Brendan Baker v NC Labour Services Pty Ltd T/A Qfibre Labour
[2017] FWC 815
•7 FEBRUARY 2017
| [2017] FWC 815 |
| FAIR WORK COMMISSION |
DECISION |
Fair Work Act 2009
s.739—Dispute resolution
Brendan Baker
v
NC Labour Services Pty Ltd T/A Qfibre Labour
(C2016/6825)
COMMISSIONER LEE | MELBOURNE, 7 FEBRUARY 2017 |
Alleged dispute about any matters arising under the modern award.
[1] Mr Brendan Baker (the Applicant) has made an application under s.739 of the Fair Work Act 2009 notifying a dispute to the Fair Work Commission (the Commission). The Respondent is NC Labour Services Pty Ltd T/A Qfibre Labour. The relevant instrument is the Building and Construction General On-site Award 2010 (the Award).
[2] The application was lodged on 18 November 2016. On 23 November 2016 my chambers wrote to the Applicant noting that based on the information provided in the Form F10 – Application for the Commission to deal with a dispute in accordance with a dispute settlement procedure (Form F10) it appeared that the Commission did not have jurisdiction to deal with the dispute as it appeared that no steps were taken to invoke the dispute resolution procedure at clause 9 while he was still employed by the Respondent. On 30 November 2016 the Applicant provided a response to chambers in relation to the jurisdictional issue raised.
[3] The matter was listed for conference, by telephone at 2.00pm AEDT on Wednesday 14 December 2016.
[4] On 14 December 2016 the Applicant was unable to be contacted by telephone to participate in the conference. Mr Willey, appearing for the Respondent, had misread the time as a result of the daylight savings time difference between Victoria and Queensland, however he advised he could proceed with the conference at approximately 3.00pm AEDT. In any event, the conference could not be rescheduled given the failure of the Applicant to respond to contact from chambers.
[5] Prior to the scheduled conference on 13 December 2016 the Respondent sent correspondence to chambers attaching a Deed of Settlement (the Deed) dated 30 May 2016.
[6] Having considered the Applicant’s Form F10, the Deed provided and the Applicant’s failure to attend the scheduled conference, on 14 December 2016 I wrote to the parties indicating that based on the information in the Deed provided I had formed the preliminary view that the application had no reasonable prospects of success. The correspondence noted that the Applicant had made no contact with chambers to explain his failure to participate in the conference and that if he wished to proceed with the application he was to advise chambers by close of business Wednesday 21 December 2016.

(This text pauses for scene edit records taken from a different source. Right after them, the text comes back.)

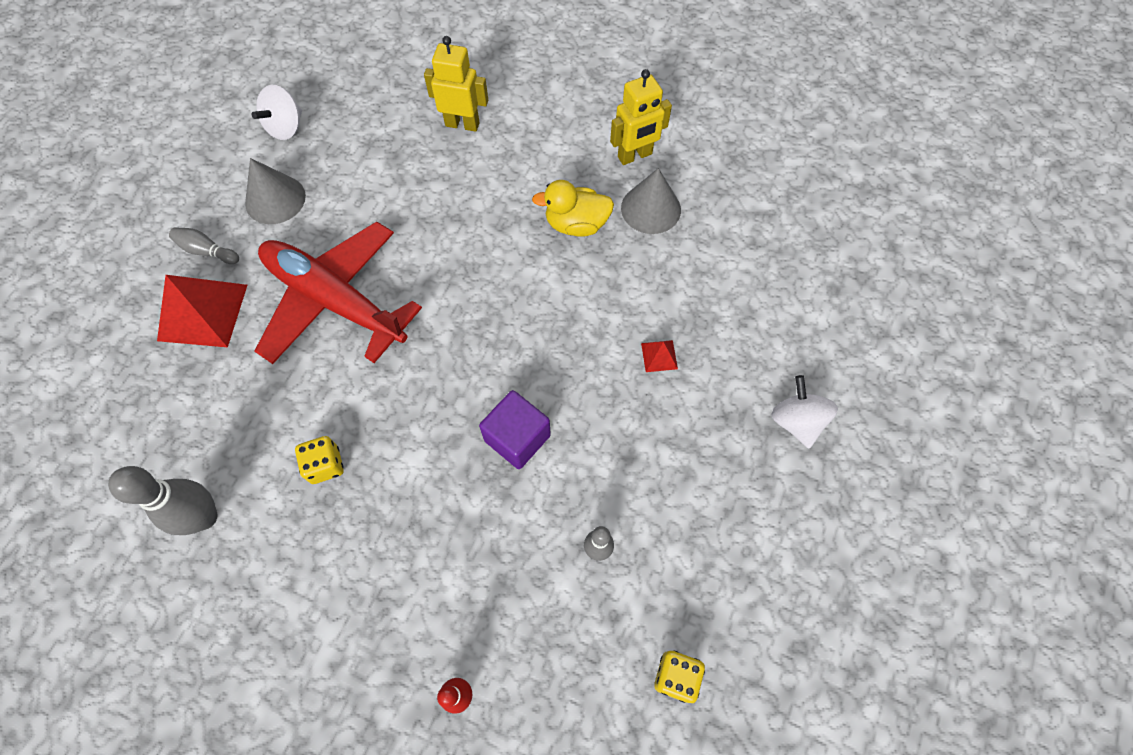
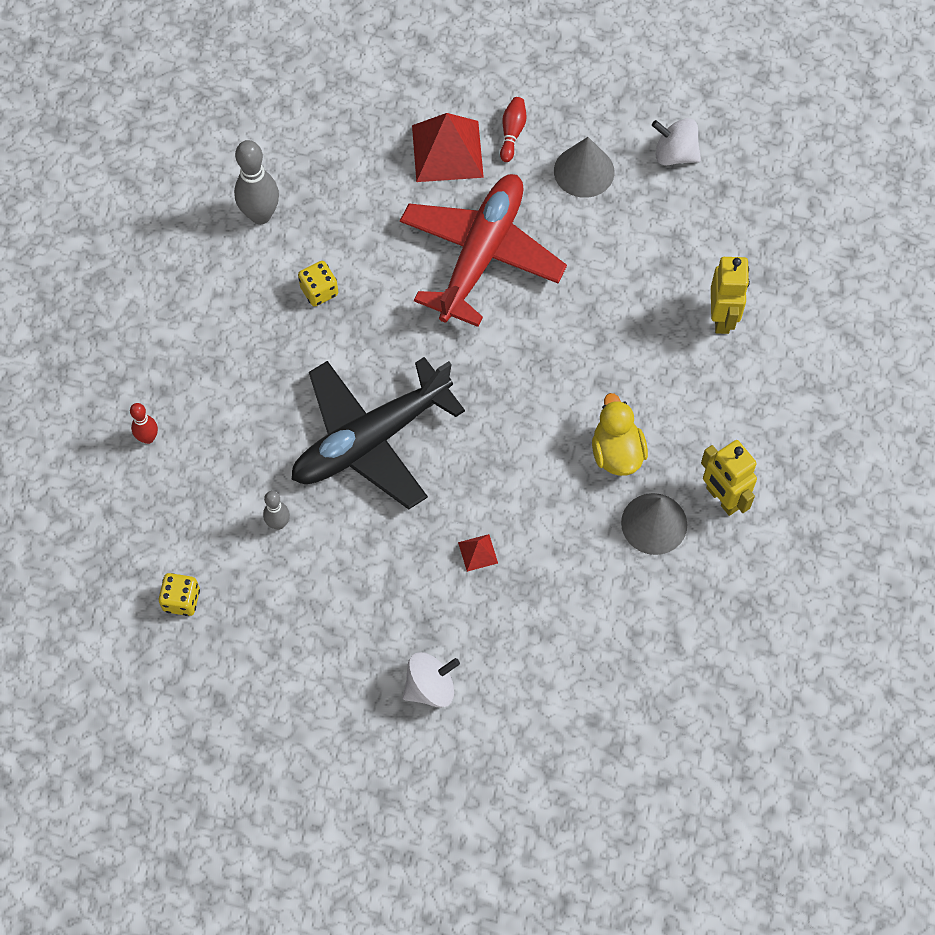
camera: 80 degrees right, 0 degrees up
grey bowling pin [169,227,239,264] -> red bowling pin [500,97,526,162]
purple cube [479,390,551,469] -> black plane [291,357,465,509]

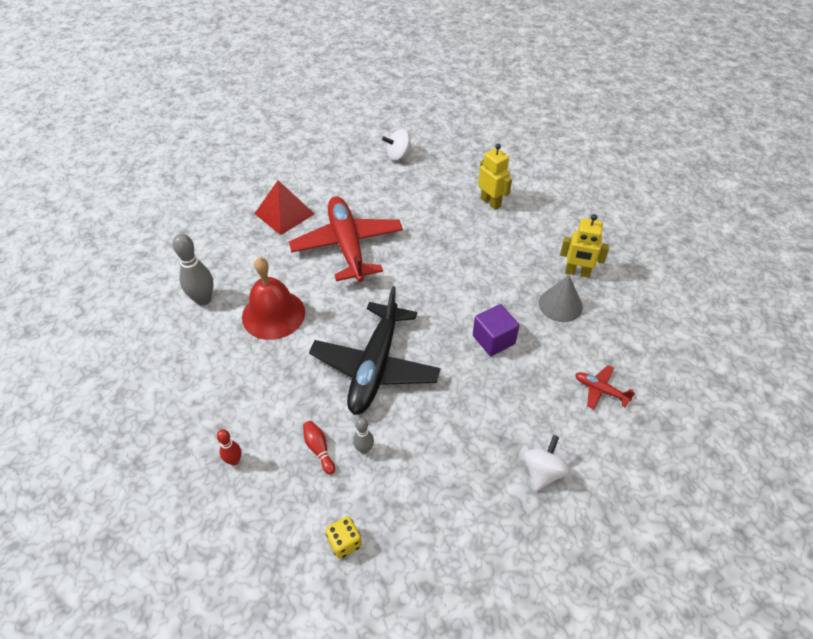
camera: 40 degrees left, 15 degrees down
yellow dice [298,261,338,307] -> red bell [242,257,305,340]
red pyramid [458,534,498,572] -> none
red bowling pin [500,97,526,162] -> red bowling pin moved to [303,421,335,475]
grey cone [554,137,615,198] -> none
yellow duck [592,393,648,476] -> none
none -> purple cube [473,304,519,356]
none -> red plane [575,365,635,409]

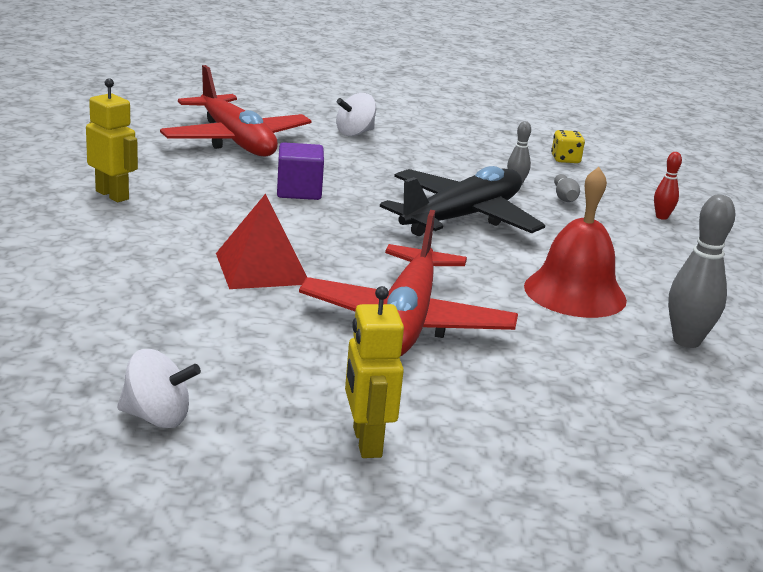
camera: 155 degrees left, 25 degrees down
red pyramid [254,180,314,235] -> red pyramid moved to [216,194,307,289]
red bowling pin [303,421,335,475] -> grey bowling pin [554,174,580,202]
yellow robot [478,144,512,210] -> yellow robot moved to [345,286,404,458]
grey cone [539,275,583,322] -> none
red plane [575,365,635,409] -> red plane [160,65,312,157], size x2.38

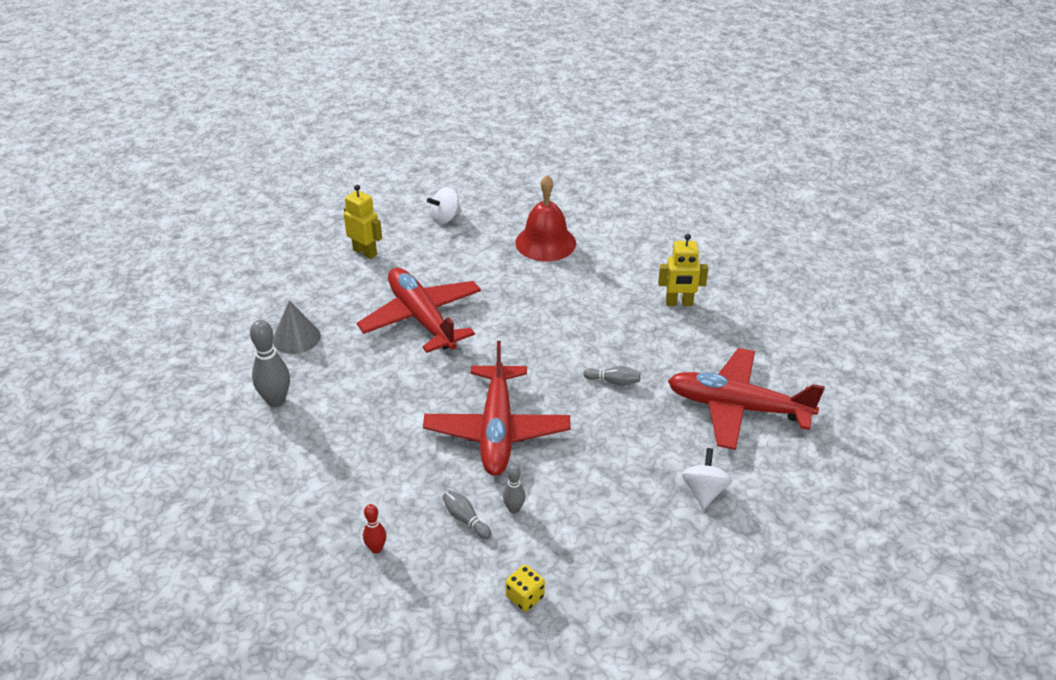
camera: 140 degrees right, 15 degrees up
red pyramid [216,194,307,289] -> none
purple cube [277,142,324,200] -> grey bowling pin [583,366,641,386]
black plane [380,166,545,236] -> red plane [423,341,570,476]
red bell [524,167,627,318] -> red bell moved to [515,175,576,261]
none -> grey cone [273,300,321,354]

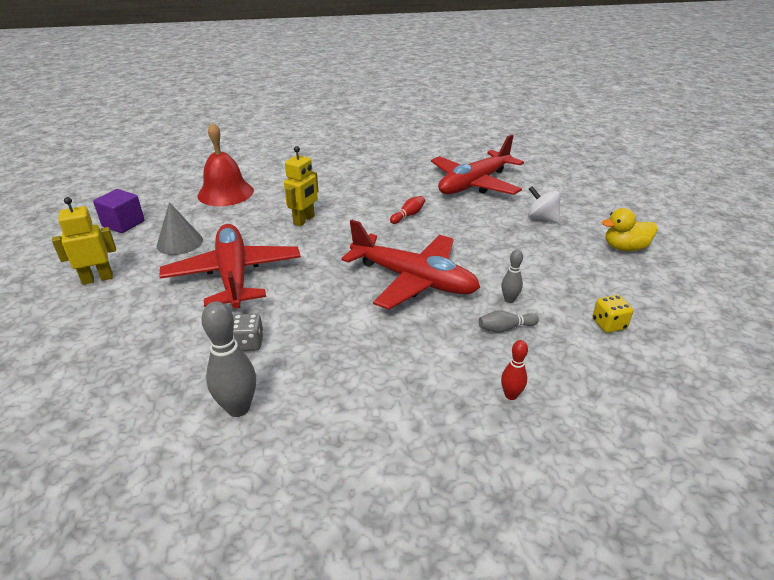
camera: 60 degrees left, 5 degrees down
grey cone [273,300,321,354] -> grey cone moved to [156,202,203,255]
red plane [357,268,481,353] -> red plane turned 75 degrees clockwise [159,224,301,309]
white spinning top [427,187,462,224] -> purple cube [93,189,145,233]
grey bowling pin [583,366,641,386] -> red bowling pin [390,196,425,224]
yellow robot [658,234,709,306] -> yellow robot moved to [284,146,319,226]
none -> grey dice [233,314,264,351]
none -> yellow duck [602,208,658,251]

[7] Subsequently, the Applicant sought to have the matter re-listed and advised that the reason for his non-attendance at the conference was that he was unavailable to take the conference call due to his phone being left at another premises that morning and it was not retrieved until a few days later.

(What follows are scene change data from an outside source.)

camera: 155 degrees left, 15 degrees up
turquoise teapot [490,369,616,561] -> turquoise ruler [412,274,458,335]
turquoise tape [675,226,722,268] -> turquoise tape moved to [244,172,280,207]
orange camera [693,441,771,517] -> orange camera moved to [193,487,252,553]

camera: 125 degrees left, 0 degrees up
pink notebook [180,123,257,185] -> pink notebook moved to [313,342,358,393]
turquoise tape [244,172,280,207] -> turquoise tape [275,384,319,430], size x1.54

[8] The matter was listed for conference, by telephone today 7 February 2017 at 3.00pm (Vic Time)/2.00pm (QLD Time).
[9] The Applicant was not contactable by telephone at the commencement of the conference. Numerous attempts were made by my chambers to contact the Applicant by telephone without success.
[10] Mr Willey, appearing for Respondent was available to participate in the conference. Mr Willey confirmed with me that no offer would be made by the Respondent to settle this matter and that the Respondent would not agree that the Fair Work Commission arbitrate the dispute.
[11] The Applicant has failed to participate in two conferences conducted by the Fair Work Commission. The Applicant’s excuse for not taking the call for the first conference does not explain why he did not make an attempt to contact the Commission on an alternate phone or by email in circumstances where he had been advised that the matter had been listed. In respect of the Applicant’s failure to participate in the conference today on 7 February 2017, there has been no contact from the Applicant at the time of this decision being issued.
[12] Section 587(1) of the Act provides:
“587 Dismissing applications
(1) Without limiting when the FWC may dismiss an application, the FWC may dismiss an application if:
(a) the application is not made in accordance with this Act; or
(b) the application is frivolous or vexatious; or
(c) the application has no reasonable prospects of success.”
[13] The Applicant has manifestly failed to prosecute the application. The Respondent considers all matters related to the Applicant’s employment to have been settled as part of the Deed entered into on 30 May 2016 and have made clear that they will make no offers to settle this alleged dispute, nor consent to the Commission arbitrating the matter. In considering all the circumstances, I am satisfied that the application has no reasonable prospects of success. In that light, I am satisfied that it is appropriate in all the circumstances to dismiss the application.
[14] Accordingly, the application is dismissed under s.587(1)(c) of the Act.